A Compass for Antibiotic Stewardship: Using a Digital Tool to Improve Guideline Adherence for Appendicitis Treatment in the Emergency Department

From the 2023 HVPA National Conference

Mai Vu BS (UC San Francisco, School of Medicine), Hope Shwartz BA, Steven Straube MD, Neha Pondicherry BA, David Emanuels BS, Jaskirat Dhanoa MD, Jaskaran Bains MD, Malini Singh MD, MPH, MBA, Nicholas Stark MD, MBA, Christopher Peabody MD, MBA

The Emergency Department (ED) is an important setting for antibiotic stewardship to combat the increasing prevalence of multidrug-resistant organisms associated with a longer duration of illness and increased mortality rates. Clinical decision support systems (CDSS) can be utilized to assist healthcare workers with clinical decision-making and appropriate antibiotic selection. Our ED developed E*Drive, a web-based open-access platform for redesigning and disseminating clinical guidelines built using human-centered design. At baseline in our ED, 75% of patients with appendicitis received broader-spectrum ertapenem for pre-surgical treatment rather than our institution’s recommended narrower-spectrum ceftriaxone/metronidazole combination.

We aimed to inform clinician prescribing behavior and improve antibiotic stewardship by redesigning the information-dense appendicitis treatment guideline and disseminating it via E*Drive, a web-based, open-access CDSS platform developed by our institution.

We conducted a retrospective study of antibiotic prescribing in our ED before and after the implementation of our redesigned CDSS guideline. The adult appendicitis treatment guideline was standardized on Google Slides using a systematic process to maximize readability and accessibility (Figure 1). The updated guideline was posted on E*Drive on October 18, 2021. We performed a chart review 180 days pre- (day -179 to 0) and 180 days post-intervention (day 1-180, intervention on day 1) from April 21, 2021 through April 15, 2022. Our primary outcome was guideline compliance defined by receiving Ceftriaxone 1g or 2g and Metronidazole 500mg. Our secondary outcomes included subdividing Ceftriaxone doses into 1g or 2g and any antibiotics compliant with Infectious Diseases Society of America (IDSA) guidelines. While our guideline recommends Ceftriaxone 2g with Metronidazole 500mg, we considered the administration of Ceftriaxone at 1g or 2g as compliant because both doses are IDSA compliant. Univariate, logistic regression was performed with guideline adherence as the dependent variable and time period (pre or post-intervention) as the independent variable.

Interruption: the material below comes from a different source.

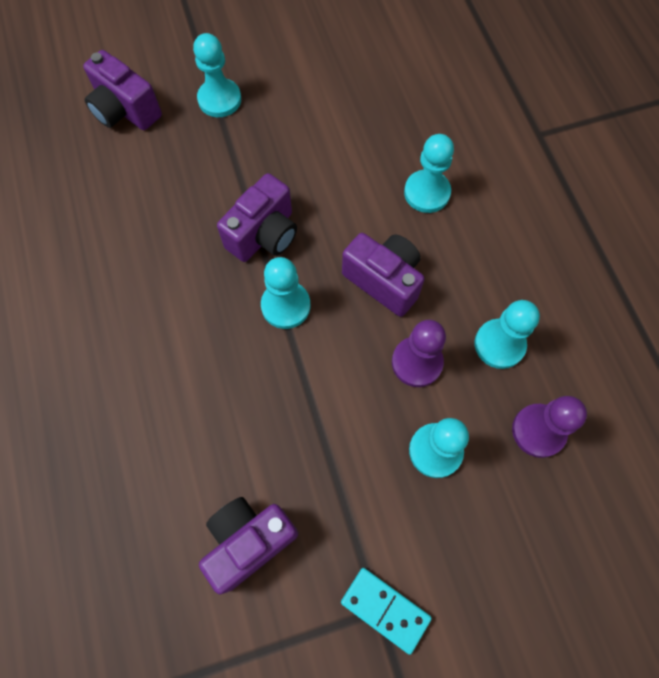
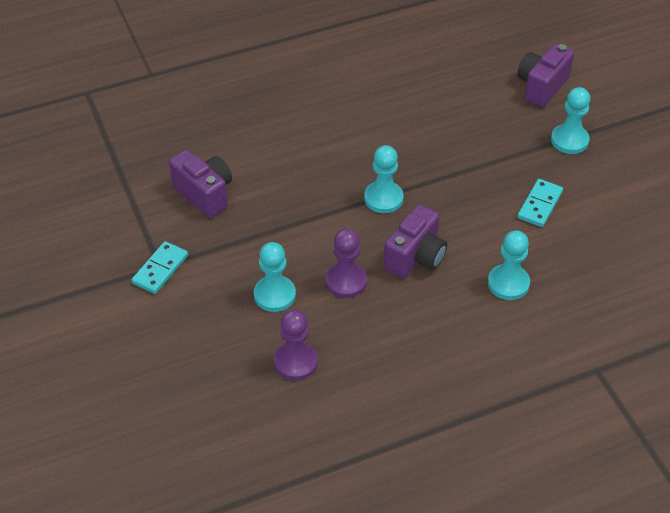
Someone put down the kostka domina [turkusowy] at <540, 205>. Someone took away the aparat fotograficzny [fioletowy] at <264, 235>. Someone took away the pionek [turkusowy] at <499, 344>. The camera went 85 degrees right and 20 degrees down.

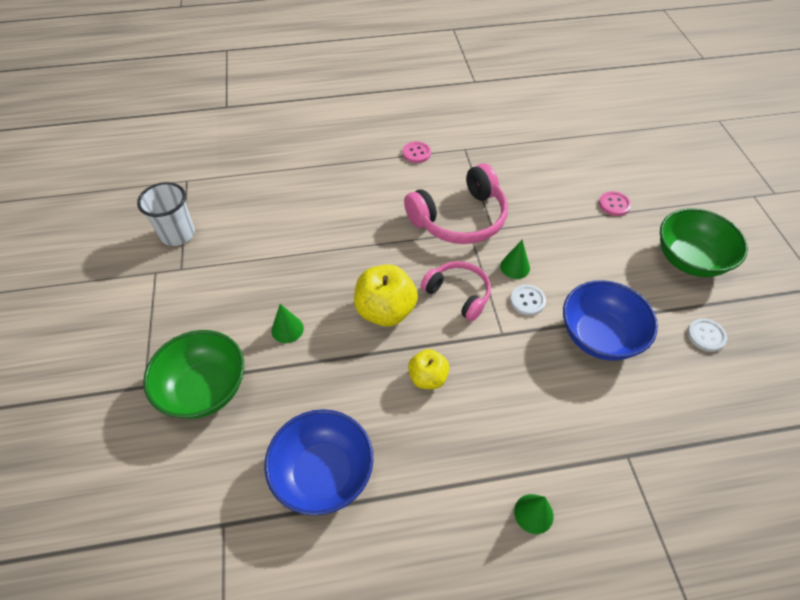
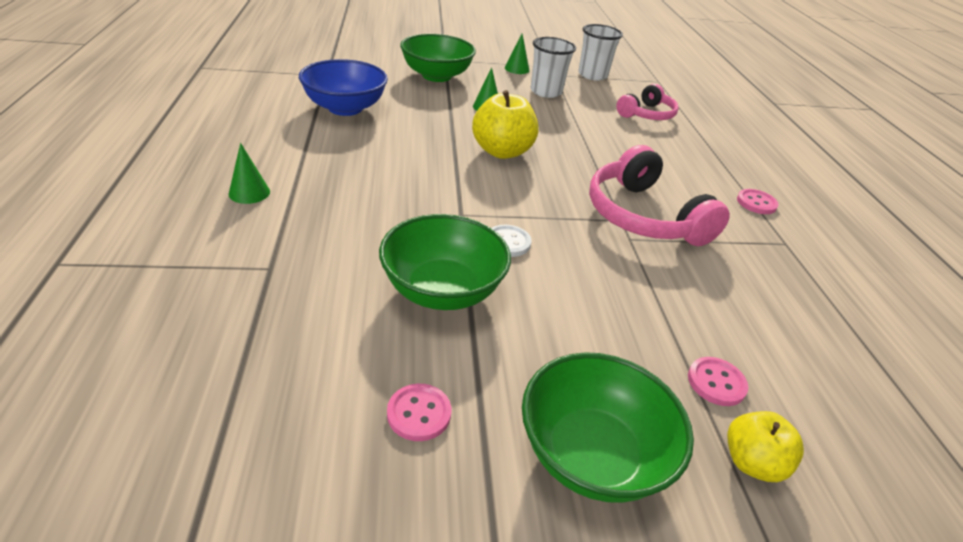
Someone repainted the miska [niebieski] at <599, 336>, which became the miska [zielony] at <442, 290>. Someone repainted the guzik [biały] at <706, 336>, which became the guzik [różowy] at <419, 413>. Someone carried the stożek [zielony] from <515, 267> to <517, 69>. Someone put down the szklanka [biały] at <546, 92>. Someone carried the słuchawki [różowy] from <458, 294> to <646, 114>. Someone carried the jabłko [żółty] from <428, 378> to <752, 462>. The camera went 90 degrees right and 15 degrees down.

20.0% of patients treated for appendicitis in the pre-intervention group received antibiotics concordant with our institutional guideline compared to 69.4% in the post-intervention group. (OR=9.07, 95% CI [3.84, 21.41]). The administration of any IDSA-compliant antibiotic was 86.2% pre-intervention and 81.6% post-intervention (OR=0.71, 95% CI [0.26, 1.96]). Breaking down Ceftriaxone IDSA compliant dosages, Ceftriaxone 1g administration increased pre- and post-intervention from 15.4% to 44.9% (OR=6.07, 95% CI [1.77, 25.32]) and Ceftriaxone 2g increased from 4.6% pre-intervention to 24.5% post-intervention (OR=4.48, 95% CI [1.86, 10.78]). Adherence to the guideline persisted during the study period. Ceftriaxone at any IDSA-compliant dose (1g or 2g) and Metronidazole 500mg were used in 61.1% of cases in days 1-90 (OR=6.29, 95% CI [2.04, 19.38]) and 74.2% in days 90-180 (OR=11.50, 95% CI [4.20, 31.52]) (Table 1).

Although our ED was compliant with IDSA guidelines during the entire study period, our intervention increased the usage of a narrower spectrum regimen.

Clinical Implications:
Our results suggest that antibiotic stewardship can be increased by ensuring clinicians have access to convenient, standardized, and up-to-date guidelines through clinical decision support systems. While we studied one clinical guideline, our low-cost and replicable process may be scalable to multiple areas of clinician behavior, including diagnostic decision-making, disposition planning, and intra-hospital communication. Simplifying guidelines and increasing access is a potentially powerful tool to influence clinician behavior.